Extrême-gauche

« Si Rouillan veut adhérer au NPA, c’est qu’il rejette la lutte armée »

, par KRIVINE Alain

Leader historique de la Ligue communiste révolutionnaire (LCR), Alain Krivine rappelle que son courant s’est toujours opposé à la lutte armée. Si l’ancien terroriste Jean-Marc Rouillan souhaite rejoindre le Nouveau parti anticapitaliste poussé par Olivier Besancenot, c’est, estime Krivine, parce qu’il a abandonné l’idée du recours à la violence.

AFP - Jean-Loup Gautreau
Alain Krivine (à droite) avec Olivier Besancenot, en 2001.

Cette interview est un non-événement pour nous, notamment parce que Jean-Marc Rouillan ne représente que lui-même. Il a purgé sa peine et s’il souhaite adhérer au NPA [Nouveau parti anticapitaliste, NDLR] à Marseille et que les militants marseillais le souhaitent, alors ils en discuteront ensemble dans le cadre du NPA.

  • Mais sa position ambiguë sur la lutte armée ne dessert-elle pas le NPA ?

Si Rouillan souhaite adhérer au NPA, c’est qu’il a radicalement changé sur cette question de la lutte armée et je le souhaite. La lutte armée n’est pas au programme du NPA et personne ne la prône. Déjà, dans les années 1970, la LCR condamnait le recours à la lutte armée et nous avions raison de le faire. Maintenant, si certains sont tentés de criminaliser le NPA avec cette histoire, ils auront du mal...

P.-S.

Article paru dans L’Express, édition du 1er octobre 2008.

Données enregistrées:
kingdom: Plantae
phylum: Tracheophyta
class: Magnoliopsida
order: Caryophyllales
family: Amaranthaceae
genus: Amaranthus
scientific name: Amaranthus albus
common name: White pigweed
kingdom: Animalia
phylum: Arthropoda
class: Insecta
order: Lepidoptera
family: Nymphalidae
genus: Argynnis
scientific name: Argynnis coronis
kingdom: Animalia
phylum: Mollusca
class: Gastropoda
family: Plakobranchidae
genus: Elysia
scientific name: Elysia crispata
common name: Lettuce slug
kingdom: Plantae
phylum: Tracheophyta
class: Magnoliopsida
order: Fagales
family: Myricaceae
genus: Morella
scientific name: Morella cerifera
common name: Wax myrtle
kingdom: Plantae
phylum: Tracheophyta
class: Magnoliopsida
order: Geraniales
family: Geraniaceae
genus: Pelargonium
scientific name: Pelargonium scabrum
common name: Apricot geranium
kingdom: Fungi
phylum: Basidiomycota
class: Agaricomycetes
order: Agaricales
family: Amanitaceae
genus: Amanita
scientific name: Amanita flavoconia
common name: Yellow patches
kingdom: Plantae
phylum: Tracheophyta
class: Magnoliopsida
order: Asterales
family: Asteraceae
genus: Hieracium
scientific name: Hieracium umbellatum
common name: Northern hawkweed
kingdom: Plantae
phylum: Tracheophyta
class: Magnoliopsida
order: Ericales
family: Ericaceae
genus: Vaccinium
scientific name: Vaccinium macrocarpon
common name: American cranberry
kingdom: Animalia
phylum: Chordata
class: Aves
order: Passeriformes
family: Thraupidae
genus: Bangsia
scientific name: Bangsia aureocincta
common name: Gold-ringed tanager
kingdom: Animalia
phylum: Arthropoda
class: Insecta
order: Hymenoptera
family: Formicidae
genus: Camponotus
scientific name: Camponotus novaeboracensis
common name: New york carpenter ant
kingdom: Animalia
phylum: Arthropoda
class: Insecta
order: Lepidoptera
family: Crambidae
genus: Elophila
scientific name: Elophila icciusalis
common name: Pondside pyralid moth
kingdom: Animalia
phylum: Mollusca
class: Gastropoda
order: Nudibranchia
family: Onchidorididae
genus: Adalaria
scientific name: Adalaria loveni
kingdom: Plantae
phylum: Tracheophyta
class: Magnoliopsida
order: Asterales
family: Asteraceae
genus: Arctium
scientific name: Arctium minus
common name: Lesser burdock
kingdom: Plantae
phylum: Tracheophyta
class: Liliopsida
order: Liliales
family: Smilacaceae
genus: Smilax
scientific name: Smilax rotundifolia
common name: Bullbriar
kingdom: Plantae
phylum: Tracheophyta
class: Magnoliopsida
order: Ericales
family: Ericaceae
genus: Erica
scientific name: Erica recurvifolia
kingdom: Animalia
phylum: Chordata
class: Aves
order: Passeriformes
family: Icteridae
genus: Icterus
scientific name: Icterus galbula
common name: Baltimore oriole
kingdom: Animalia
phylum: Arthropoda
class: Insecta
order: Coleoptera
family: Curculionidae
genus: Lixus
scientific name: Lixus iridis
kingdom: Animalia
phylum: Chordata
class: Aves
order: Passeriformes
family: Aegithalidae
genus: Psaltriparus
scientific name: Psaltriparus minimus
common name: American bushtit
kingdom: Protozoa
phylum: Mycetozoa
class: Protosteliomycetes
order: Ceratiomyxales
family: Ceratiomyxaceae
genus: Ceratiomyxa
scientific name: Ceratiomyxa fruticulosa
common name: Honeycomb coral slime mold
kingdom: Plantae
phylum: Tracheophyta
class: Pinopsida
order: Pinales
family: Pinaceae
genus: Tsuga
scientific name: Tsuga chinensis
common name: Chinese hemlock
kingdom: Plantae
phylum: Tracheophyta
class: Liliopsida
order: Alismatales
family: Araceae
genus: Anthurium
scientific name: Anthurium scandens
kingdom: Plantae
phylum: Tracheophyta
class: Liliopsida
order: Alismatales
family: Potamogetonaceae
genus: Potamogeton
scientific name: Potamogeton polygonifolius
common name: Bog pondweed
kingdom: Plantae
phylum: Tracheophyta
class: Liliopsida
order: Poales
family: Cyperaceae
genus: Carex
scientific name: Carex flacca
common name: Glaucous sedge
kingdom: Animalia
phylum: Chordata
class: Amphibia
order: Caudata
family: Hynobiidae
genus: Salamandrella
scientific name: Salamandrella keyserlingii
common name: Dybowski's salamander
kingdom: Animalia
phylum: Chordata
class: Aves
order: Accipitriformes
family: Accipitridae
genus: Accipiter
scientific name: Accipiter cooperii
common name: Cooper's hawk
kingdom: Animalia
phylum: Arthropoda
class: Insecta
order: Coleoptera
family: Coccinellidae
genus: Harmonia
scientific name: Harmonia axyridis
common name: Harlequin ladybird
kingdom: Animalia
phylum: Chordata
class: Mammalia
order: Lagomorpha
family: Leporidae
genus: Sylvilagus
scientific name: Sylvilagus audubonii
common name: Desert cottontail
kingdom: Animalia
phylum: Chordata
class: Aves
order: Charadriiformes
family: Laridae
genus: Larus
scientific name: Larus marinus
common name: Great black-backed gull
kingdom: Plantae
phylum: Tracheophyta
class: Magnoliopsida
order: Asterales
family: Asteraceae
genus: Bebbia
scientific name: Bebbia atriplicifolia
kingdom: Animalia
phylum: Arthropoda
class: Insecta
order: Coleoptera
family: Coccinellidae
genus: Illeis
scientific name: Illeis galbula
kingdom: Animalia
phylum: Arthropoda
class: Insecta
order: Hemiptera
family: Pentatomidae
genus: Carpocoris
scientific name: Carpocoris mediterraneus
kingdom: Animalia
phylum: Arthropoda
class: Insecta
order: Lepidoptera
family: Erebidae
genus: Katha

- _Travail à faire_: Recopiez mot pour mot le passage de l'extrait allant de « AFP - Jean-Loup » à « cadre du NPA. ». La liste ci-dessus n'a aucun rapport avec l'extrait.

- _Votre réponse_:
AFP - Jean-Loup Gautreau
Alain Krivine (à droite) avec Olivier Besancenot, en 2001.

Cette interview est un non-événement pour nous, notamment parce que Jean-Marc Rouillan ne représente que lui-même. Il a purgé sa peine et s’il souhaite adhérer au NPA [Nouveau parti anticapitaliste, NDLR] à Marseille et que les militants marseillais le souhaitent, alors ils en discuteront ensemble dans le cadre du NPA.